USING VALUE OF INFORMATION IN THE DEVELOPMENT OF CLINICAL TRIALS: A CASE STUDY OF STATIN THERAPY IN PATIENTS WITH RHEUMATOID ARTHRITIS
Nick J. Bansback, MSc1, Roberta Ara2, Sue Ward2, Aslam H. Anis, PhD3, and Hyon Choi, MD3. (1) St. Paul's Hospital, Vancouver, BC, Canada, (2) University of Sheffield, Sheffield, United Kingdom, (3) University of British Columbia, Vancouver, BC, Canada
Purpose: Increasingly, the cost-effectiveness of an intervention is becoming a fourth hurdle in its development (along with quality, safety and efficacy). If an intervention is considered an inefficient use of healthcare resources then its developmental costs could have been spent better elsewhere. While decision analysis can examine if the intervention is expected to be cost-effective based on existing evidence; value-of-information (VoI) analysis can be used to determine if additional research on the intervention itself is cost-effective. Uptake of VoI has been slow, partly since it is has mostly been performed after phase III studies have been undertaken, when justifying further research to policy makers is difficult. We apply VoI methods to the case of statins in rheumatoid arthritis (RA), recently studied in a proof of concept study, for which a multi-centre study is now planned. Methods: A decision model was developed to examine the long term costs and benefits (on lipid profiles; subsequent risk of coronary events (eg CHD); and RA activity (DAS/HAQ)) of adding statins to conventional therapy. Uncertainty analysis was performed by assigning joint probability distributions to each parameter. Partial EVPI was undertaken using the two-level method. Results: Using a 10yr time horizon, and a US perspective, the incremental cost effectiveness of statin therapy was uncertain (95%CI ranged from $8k to >$100k per QALY gained). Whether this is cost-effective depends on what is considered reasonable additional cost for additional benefit. Assuming the policy would entail all patients with RA (prev=1%) receiving statins with their conventional DMARD therapy, in the US the total EVPI was estimated to be up to $2 billion per year.

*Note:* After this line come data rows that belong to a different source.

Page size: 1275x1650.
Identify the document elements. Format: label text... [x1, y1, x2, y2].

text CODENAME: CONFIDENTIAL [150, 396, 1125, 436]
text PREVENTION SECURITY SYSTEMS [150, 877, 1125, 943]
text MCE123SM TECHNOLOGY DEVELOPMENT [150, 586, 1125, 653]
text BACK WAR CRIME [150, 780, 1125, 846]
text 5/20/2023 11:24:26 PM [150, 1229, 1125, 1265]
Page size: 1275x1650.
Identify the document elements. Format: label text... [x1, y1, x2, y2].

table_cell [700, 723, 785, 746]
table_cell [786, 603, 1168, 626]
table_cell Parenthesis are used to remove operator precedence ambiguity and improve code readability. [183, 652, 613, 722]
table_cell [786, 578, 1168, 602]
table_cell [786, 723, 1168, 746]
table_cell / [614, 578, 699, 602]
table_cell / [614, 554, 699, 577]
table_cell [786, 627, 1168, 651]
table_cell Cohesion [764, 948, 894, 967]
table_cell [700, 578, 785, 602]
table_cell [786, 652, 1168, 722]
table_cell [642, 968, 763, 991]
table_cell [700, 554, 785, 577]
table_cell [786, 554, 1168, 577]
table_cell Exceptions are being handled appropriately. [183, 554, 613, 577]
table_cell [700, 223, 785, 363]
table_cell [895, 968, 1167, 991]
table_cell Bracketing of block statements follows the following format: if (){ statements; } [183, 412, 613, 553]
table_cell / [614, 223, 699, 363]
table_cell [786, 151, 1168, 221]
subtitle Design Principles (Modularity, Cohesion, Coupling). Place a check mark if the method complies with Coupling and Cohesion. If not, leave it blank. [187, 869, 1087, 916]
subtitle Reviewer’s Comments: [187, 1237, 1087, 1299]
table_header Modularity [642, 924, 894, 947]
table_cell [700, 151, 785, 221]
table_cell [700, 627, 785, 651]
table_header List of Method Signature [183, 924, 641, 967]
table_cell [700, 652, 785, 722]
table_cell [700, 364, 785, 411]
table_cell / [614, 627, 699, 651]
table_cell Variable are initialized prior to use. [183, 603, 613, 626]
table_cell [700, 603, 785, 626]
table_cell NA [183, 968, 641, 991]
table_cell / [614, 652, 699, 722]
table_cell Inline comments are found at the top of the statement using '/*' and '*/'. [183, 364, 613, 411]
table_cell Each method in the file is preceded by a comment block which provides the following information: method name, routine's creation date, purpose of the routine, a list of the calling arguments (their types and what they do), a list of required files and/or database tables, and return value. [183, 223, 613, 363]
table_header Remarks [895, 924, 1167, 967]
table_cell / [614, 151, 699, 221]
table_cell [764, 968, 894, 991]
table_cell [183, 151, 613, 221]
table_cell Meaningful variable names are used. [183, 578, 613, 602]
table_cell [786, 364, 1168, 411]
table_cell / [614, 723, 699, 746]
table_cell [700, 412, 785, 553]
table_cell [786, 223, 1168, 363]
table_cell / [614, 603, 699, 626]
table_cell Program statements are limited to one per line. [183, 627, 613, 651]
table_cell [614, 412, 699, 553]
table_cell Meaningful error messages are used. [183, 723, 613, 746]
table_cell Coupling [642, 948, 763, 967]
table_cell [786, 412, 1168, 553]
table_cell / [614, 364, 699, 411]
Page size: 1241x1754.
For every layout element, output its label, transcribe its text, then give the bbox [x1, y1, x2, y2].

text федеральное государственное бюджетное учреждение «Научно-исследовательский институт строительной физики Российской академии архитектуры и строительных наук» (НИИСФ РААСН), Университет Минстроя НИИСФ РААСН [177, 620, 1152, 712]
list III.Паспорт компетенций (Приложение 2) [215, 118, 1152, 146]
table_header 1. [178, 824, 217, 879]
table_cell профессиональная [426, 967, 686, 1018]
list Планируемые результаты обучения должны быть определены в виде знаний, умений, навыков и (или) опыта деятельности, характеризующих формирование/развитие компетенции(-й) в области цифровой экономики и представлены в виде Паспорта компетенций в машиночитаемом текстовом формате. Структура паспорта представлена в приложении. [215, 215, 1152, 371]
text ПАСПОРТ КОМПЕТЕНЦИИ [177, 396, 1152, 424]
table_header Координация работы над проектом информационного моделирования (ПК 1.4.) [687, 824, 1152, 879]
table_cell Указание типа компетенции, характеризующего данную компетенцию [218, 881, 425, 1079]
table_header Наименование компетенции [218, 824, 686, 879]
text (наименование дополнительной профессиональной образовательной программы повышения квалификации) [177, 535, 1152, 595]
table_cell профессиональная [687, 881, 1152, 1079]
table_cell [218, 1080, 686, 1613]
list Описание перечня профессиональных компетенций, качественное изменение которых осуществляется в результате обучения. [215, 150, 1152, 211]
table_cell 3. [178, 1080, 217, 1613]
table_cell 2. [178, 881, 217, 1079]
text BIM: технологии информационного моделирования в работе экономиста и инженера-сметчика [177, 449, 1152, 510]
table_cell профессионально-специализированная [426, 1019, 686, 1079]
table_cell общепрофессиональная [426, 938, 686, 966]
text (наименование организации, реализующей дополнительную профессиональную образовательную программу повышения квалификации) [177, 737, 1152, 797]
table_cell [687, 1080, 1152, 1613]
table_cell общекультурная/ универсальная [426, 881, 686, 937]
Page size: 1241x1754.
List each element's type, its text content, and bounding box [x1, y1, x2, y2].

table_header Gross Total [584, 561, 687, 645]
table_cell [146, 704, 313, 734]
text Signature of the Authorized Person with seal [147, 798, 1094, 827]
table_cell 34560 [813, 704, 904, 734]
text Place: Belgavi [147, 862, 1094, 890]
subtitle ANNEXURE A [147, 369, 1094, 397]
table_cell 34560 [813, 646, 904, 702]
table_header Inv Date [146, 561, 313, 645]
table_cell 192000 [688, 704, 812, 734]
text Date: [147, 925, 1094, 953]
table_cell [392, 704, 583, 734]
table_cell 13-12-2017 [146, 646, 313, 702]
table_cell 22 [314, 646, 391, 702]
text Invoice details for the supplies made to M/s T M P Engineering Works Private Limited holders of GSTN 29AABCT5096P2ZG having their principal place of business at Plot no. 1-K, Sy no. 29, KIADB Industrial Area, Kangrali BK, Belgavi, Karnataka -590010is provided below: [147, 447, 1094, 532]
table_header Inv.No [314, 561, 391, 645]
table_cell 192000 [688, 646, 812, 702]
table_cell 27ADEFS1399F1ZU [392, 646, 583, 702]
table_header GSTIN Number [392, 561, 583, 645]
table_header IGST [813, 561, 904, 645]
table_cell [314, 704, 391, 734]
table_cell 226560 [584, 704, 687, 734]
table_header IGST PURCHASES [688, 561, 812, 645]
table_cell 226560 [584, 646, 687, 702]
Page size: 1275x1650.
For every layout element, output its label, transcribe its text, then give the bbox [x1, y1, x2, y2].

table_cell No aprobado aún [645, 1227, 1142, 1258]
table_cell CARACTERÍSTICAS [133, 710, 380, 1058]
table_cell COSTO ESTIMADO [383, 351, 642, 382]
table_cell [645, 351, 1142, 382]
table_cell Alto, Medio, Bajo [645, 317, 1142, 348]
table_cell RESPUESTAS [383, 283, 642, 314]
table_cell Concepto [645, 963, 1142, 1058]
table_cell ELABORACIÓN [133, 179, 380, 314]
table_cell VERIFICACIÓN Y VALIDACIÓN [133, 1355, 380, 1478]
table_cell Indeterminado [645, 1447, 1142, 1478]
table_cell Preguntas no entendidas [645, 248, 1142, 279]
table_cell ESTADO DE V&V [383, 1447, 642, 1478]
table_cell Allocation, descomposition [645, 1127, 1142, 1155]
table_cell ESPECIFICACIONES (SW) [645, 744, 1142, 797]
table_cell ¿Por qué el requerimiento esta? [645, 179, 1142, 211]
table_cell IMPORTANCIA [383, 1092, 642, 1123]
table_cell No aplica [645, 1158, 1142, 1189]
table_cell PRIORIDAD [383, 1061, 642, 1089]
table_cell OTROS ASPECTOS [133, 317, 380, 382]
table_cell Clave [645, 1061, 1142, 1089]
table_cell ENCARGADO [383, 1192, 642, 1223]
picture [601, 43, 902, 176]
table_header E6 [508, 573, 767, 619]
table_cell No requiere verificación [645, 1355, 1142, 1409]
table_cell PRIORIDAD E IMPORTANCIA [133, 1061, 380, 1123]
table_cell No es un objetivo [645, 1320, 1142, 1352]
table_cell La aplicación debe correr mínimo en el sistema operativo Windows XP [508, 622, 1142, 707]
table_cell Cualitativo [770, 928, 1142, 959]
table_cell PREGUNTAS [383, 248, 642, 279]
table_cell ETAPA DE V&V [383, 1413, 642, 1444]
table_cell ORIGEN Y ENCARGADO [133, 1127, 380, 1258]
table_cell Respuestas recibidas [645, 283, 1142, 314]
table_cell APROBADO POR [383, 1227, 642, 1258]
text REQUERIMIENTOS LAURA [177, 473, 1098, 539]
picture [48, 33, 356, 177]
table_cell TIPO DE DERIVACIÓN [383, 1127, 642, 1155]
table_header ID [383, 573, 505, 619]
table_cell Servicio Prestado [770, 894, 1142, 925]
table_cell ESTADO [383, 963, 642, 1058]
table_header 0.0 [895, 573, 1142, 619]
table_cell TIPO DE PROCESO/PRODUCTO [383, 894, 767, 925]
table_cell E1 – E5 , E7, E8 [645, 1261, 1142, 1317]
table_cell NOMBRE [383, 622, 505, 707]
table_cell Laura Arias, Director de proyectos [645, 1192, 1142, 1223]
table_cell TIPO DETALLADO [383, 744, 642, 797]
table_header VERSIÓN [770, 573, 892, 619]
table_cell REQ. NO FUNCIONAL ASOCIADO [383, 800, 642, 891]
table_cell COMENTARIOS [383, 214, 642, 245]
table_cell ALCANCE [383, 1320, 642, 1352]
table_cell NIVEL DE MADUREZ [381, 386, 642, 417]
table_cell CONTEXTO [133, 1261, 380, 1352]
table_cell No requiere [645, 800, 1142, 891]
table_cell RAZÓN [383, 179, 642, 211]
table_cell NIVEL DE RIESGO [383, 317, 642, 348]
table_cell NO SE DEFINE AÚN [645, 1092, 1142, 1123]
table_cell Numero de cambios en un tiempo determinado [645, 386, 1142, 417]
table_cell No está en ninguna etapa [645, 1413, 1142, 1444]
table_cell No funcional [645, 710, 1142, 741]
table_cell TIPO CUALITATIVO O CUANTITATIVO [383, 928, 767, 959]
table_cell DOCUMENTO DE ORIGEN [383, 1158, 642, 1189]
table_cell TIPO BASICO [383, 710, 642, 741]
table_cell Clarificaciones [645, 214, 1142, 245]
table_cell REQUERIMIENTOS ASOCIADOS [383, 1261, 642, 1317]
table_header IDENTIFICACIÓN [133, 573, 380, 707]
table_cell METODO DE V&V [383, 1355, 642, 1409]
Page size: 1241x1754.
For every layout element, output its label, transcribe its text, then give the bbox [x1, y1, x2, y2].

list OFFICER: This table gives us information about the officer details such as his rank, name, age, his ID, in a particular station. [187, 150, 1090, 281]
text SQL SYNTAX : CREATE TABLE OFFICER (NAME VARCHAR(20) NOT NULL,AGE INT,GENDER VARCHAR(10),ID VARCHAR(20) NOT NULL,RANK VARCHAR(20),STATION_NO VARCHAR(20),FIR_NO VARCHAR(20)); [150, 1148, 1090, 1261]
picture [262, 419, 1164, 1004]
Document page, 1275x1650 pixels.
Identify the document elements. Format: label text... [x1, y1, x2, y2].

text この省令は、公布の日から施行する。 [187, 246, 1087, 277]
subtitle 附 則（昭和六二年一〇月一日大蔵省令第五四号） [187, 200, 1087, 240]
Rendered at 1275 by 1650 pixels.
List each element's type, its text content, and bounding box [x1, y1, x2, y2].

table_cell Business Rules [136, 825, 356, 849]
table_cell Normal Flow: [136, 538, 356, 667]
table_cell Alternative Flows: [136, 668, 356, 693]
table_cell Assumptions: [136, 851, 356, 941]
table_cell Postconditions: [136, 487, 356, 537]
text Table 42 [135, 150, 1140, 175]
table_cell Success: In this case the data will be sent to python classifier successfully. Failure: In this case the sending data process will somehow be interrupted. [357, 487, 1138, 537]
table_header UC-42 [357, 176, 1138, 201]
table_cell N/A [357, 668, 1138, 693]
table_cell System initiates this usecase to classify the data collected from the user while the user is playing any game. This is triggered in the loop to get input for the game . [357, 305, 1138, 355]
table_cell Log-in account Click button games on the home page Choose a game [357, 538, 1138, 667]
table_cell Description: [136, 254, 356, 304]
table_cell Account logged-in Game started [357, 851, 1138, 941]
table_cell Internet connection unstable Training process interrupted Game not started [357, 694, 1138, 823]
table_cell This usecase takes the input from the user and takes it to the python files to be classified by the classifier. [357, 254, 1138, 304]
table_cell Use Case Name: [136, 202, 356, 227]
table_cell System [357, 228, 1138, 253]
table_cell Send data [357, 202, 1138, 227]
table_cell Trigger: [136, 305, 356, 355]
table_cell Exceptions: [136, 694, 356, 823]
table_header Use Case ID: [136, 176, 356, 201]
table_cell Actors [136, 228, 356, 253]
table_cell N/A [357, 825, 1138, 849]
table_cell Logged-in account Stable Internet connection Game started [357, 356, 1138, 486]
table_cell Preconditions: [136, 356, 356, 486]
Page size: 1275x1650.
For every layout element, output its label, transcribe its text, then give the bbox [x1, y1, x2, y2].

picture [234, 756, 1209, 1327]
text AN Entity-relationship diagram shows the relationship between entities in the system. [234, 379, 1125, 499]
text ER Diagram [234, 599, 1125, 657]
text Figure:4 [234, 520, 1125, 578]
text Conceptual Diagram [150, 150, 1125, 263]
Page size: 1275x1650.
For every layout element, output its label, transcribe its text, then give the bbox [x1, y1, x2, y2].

Findings (partial EVPI) indicate pivotal areas of uncertainty are: longer term benefit of statin therapy and improvement of DAS and its relationship with health utility. Conclusions: Implementation of a concomitant statins therapy for patients with RA could cost up to $3 billion in the US per annum (statin costs alone). Whether the policy is cost-effective is uncertain. Our study finds the impending trial of statins to be economically warranted. However it must be designed to be longer than 6 months and measure health utilities if it is going to improve the policy decision uncertainty.